Par Feriel Nourine
Dans cette conjoncture où la guerre en Ukraine est en train de retracer la carte géopolitique mondiale et d’exporter son impact socio-économique à l’ensemble de la planète, le rapport de la Banque mondial n’arrive pas pour augurer de lendemains meilleurs.
Bien au contraire, les prévisions de la BM tracent un itinéraire hautement risqué qu’est appelée à emprunter une grande partie de la population mondiale, sous l’effet des dysfonctionnements et des perturbations que subissent les échanges commerciaux internationaux et qui ne seraient pas prêts à prendre fin rapidement.
Le choc des prix provoqué par ces deux facteurs risque encore de durer pour au moins les deux années à venir, alerte l’institution de Bretton Woods, faisant trembler en premier lieu les pays gros importateurs de produits alimentaires et d’hydrocarbures.

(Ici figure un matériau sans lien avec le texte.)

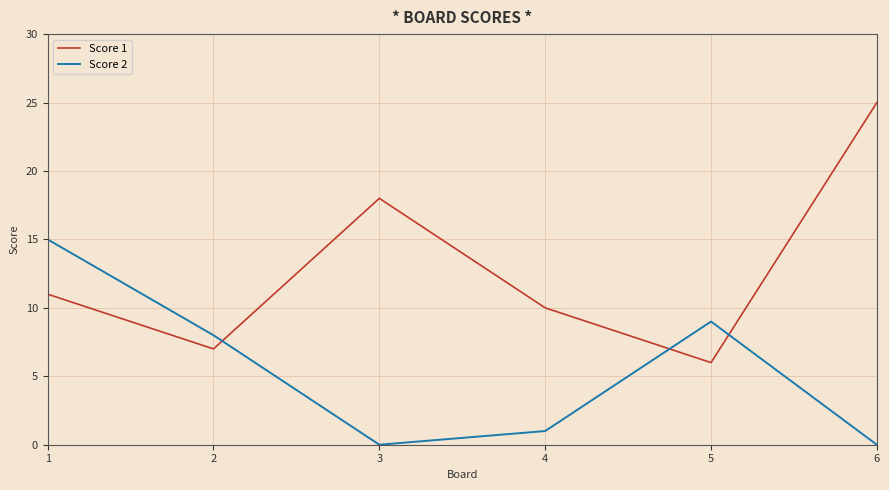

In Score 1, how many points are higher than both neighbors (excluding endpoints)?

1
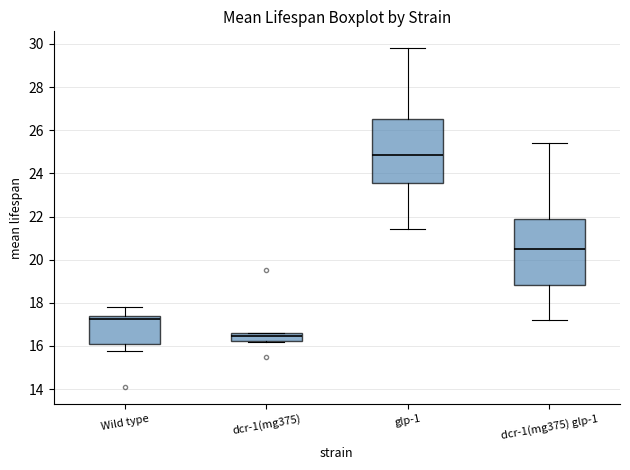

Which box's median line is the lowest?

dcr-1(mg375)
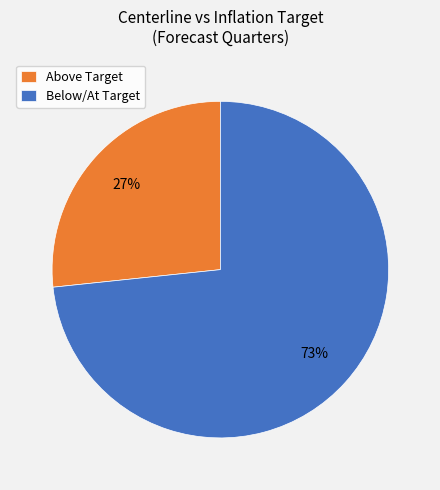

Count the number of slices in the pie.

2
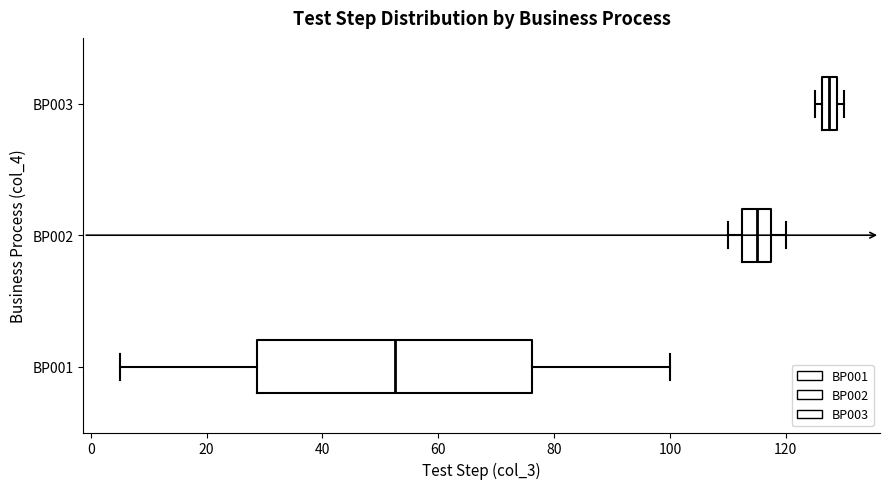

Which box's median line is the furthest to the right?

BP003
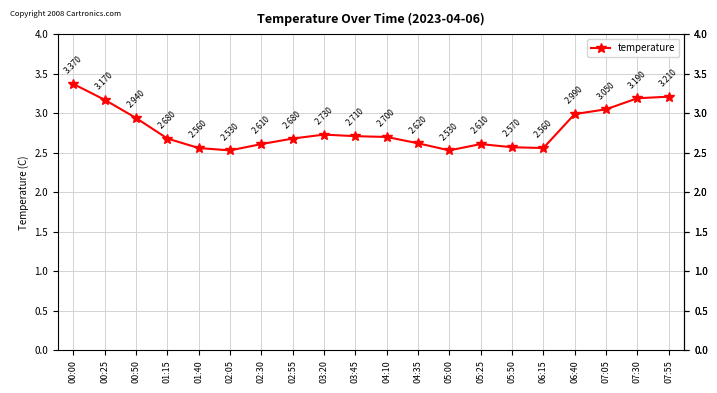

Between 03:20 and 02:30, which is larger?

03:20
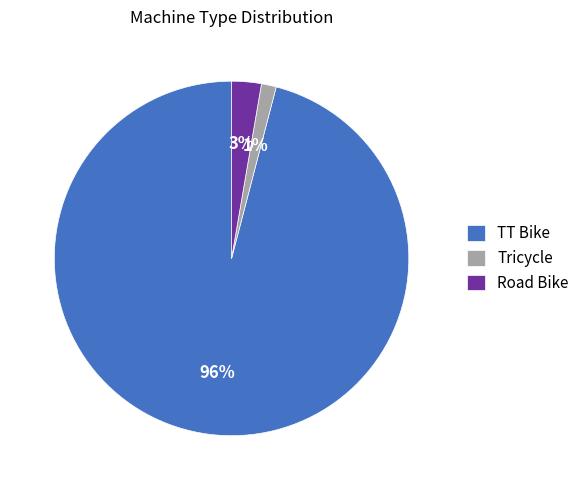

Rank the categories by value from highest to lowest.

TT Bike, Road Bike, Tricycle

Alors que l’économie mondiale tente de rebondir et de repartir vers la croissance après plus de deux années de coronavirus qui l’a mise à plat, voici qu’elle voit s’installer une inflation à portée pandémique qui affecte plusieurs régions et de très nombreux pays dans le monde, avec chacun ses prédispositions à y faire face.

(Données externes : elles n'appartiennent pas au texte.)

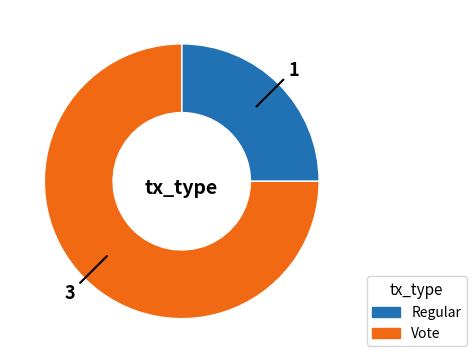

Which slice represents more than half of the pie?

Vote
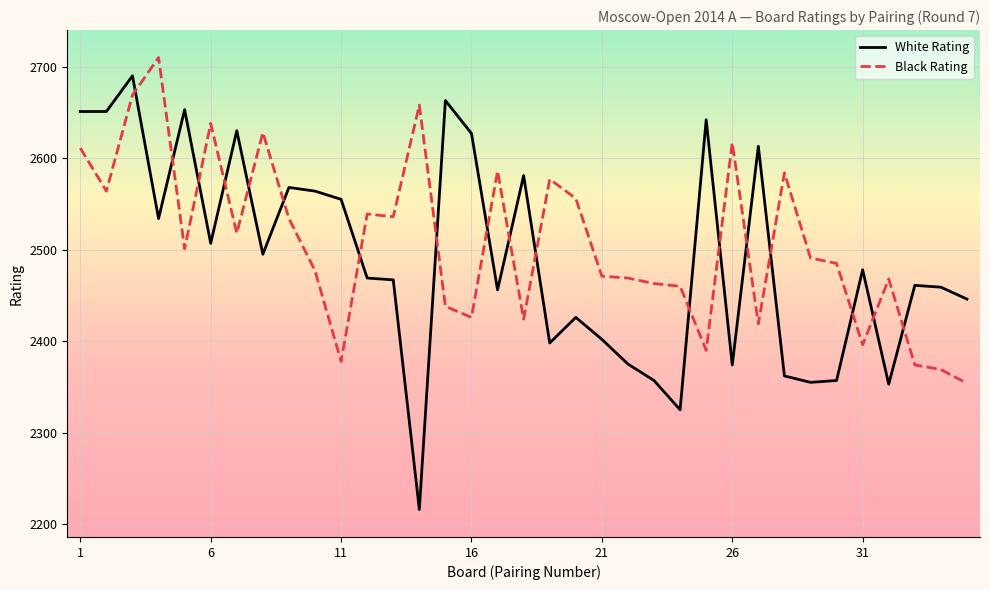

True or false: White Rating has more than 1 interior local peaks.

True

Dans un pays comme l’Algérie, où la cherté de la vie est devenue depuis longtemps l’ennemi public number one, l’Etat promet de continuer à soutenir le citoyen en renforçant son pouvoir d’achat par le voie de mesures de soutien, dont le rehaussement des salaires, de l’allocation chômage ou encore la subvention des produits de première nécessité.
Faut-il souligner que pendant ce temps, des corporations entières n’ont plus vu leur salaire évoluer positivement depuis des années, alors que d’autres corporations se sont résignées à accepter de fortes révisions à la baisse de leur fiche de paie pour pouvoir maintenir en vie les entreprises qui les emploient.
Mais que peuvent réellement apporter des augmentations de salaires à un pouvoir d’achat qui n’a plus de pouvoir que son appellation ? Sans doute pas plus que la sensation d’avoir gagné quelques modiques sommes supplémentaires qu’il faudra vite passer rembourser à la caisse de l’inflation.